• _Provided information_:
--*--

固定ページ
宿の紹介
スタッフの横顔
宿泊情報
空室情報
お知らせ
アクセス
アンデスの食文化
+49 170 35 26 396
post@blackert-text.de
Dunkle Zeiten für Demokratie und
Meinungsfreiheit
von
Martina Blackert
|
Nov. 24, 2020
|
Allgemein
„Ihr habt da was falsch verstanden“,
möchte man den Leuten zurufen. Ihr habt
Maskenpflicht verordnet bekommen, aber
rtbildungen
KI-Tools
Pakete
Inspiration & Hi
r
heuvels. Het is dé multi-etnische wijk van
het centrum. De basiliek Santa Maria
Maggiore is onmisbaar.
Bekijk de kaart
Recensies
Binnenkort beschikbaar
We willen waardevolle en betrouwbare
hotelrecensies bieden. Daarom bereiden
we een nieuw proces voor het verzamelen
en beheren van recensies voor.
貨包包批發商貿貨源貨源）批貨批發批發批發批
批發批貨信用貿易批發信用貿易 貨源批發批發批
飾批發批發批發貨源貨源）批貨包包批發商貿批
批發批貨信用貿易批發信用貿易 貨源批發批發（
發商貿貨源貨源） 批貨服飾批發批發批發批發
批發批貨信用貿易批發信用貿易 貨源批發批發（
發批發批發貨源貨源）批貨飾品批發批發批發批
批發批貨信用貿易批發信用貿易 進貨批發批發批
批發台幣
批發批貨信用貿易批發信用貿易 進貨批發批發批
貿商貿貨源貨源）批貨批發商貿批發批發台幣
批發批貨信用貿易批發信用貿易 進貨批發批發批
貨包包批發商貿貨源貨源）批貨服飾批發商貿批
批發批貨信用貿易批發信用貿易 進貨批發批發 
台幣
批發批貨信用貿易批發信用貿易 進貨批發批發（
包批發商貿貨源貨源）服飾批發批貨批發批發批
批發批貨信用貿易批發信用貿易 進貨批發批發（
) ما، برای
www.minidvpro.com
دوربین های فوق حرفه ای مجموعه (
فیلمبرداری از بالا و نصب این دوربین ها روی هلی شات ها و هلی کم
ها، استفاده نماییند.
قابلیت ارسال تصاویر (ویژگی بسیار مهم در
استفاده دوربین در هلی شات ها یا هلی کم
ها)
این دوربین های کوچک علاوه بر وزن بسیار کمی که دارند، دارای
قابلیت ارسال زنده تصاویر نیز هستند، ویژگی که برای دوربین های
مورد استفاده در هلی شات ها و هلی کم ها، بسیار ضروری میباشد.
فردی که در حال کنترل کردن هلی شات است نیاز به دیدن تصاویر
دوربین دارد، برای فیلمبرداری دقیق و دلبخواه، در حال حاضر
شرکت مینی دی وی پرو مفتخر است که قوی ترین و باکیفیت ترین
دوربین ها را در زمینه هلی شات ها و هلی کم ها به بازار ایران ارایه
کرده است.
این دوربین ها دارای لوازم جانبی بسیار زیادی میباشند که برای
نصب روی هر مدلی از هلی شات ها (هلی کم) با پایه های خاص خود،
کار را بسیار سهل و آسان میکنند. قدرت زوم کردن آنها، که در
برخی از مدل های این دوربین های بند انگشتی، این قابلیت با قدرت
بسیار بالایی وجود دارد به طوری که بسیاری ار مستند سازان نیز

--*--

• _What the task asks_: Reproduce every line of the data above word for word, in the same order and with the same line breaks.

• _Exercise answer_:
固定ページ
宿の紹介
スタッフの横顔
宿泊情報
空室情報
お知らせ
アクセス
アンデスの食文化
+49 170 35 26 396
post@blackert-text.de
Dunkle Zeiten für Demokratie und
Meinungsfreiheit
von
Martina Blackert
|
Nov. 24, 2020
|
Allgemein
„Ihr habt da was falsch verstanden“,
möchte man den Leuten zurufen. Ihr habt
Maskenpflicht verordnet bekommen, aber
rtbildungen
KI-Tools
Pakete
Inspiration & Hi
r
heuvels. Het is dé multi-etnische wijk van
het centrum. De basiliek Santa Maria
Maggiore is onmisbaar.
Bekijk de kaart
Recensies
Binnenkort beschikbaar
We willen waardevolle en betrouwbare
hotelrecensies bieden. Daarom bereiden
we een nieuw proces voor het verzamelen
en beheren van recensies voor.
貨包包批發商貿貨源貨源）批貨批發批發批發批
批發批貨信用貿易批發信用貿易 貨源批發批發批
飾批發批發批發貨源貨源）批貨包包批發商貿批
批發批貨信用貿易批發信用貿易 貨源批發批發（
發商貿貨源貨源） 批貨服飾批發批發批發批發
批發批貨信用貿易批發信用貿易 貨源批發批發（
發批發批發貨源貨源）批貨飾品批發批發批發批
批發批貨信用貿易批發信用貿易 進貨批發批發批
批發台幣
批發批貨信用貿易批發信用貿易 進貨批發批發批
貿商貿貨源貨源）批貨批發商貿批發批發台幣
批發批貨信用貿易批發信用貿易 進貨批發批發批
貨包包批發商貿貨源貨源）批貨服飾批發商貿批
批發批貨信用貿易批發信用貿易 進貨批發批發 
台幣
批發批貨信用貿易批發信用貿易 進貨批發批發（
包批發商貿貨源貨源）服飾批發批貨批發批發批
批發批貨信用貿易批發信用貿易 進貨批發批發（
) ما، برای
www.minidvpro.com
دوربین های فوق حرفه ای مجموعه (
فیلمبرداری از بالا و نصب این دوربین ها روی هلی شات ها و هلی کم
ها، استفاده نماییند.
قابلیت ارسال تصاویر (ویژگی بسیار مهم در
استفاده دوربین در هلی شات ها یا هلی کم
ها)
این دوربین های کوچک علاوه بر وزن بسیار کمی که دارند، دارای
قابلیت ارسال زنده تصاویر نیز هستند، ویژگی که برای دوربین های
مورد استفاده در هلی شات ها و هلی کم ها، بسیار ضروری میباشد.
فردی که در حال کنترل کردن هلی شات است نیاز به دیدن تصاویر
دوربین دارد، برای فیلمبرداری دقیق و دلبخواه، در حال حاضر
شرکت مینی دی وی پرو مفتخر است که قوی ترین و باکیفیت ترین
دوربین ها را در زمینه هلی شات ها و هلی کم ها به بازار ایران ارایه
کرده است.
این دوربین ها دارای لوازم جانبی بسیار زیادی میباشند که برای
نصب روی هر مدلی از هلی شات ها (هلی کم) با پایه های خاص خود،
کار را بسیار سهل و آسان میکنند. قدرت زوم کردن آنها، که در
برخی از مدل های این دوربین های بند انگشتی، این قابلیت با قدرت
بسیار بالایی وجود دارد به طوری که بسیاری ار مستند سازان نیز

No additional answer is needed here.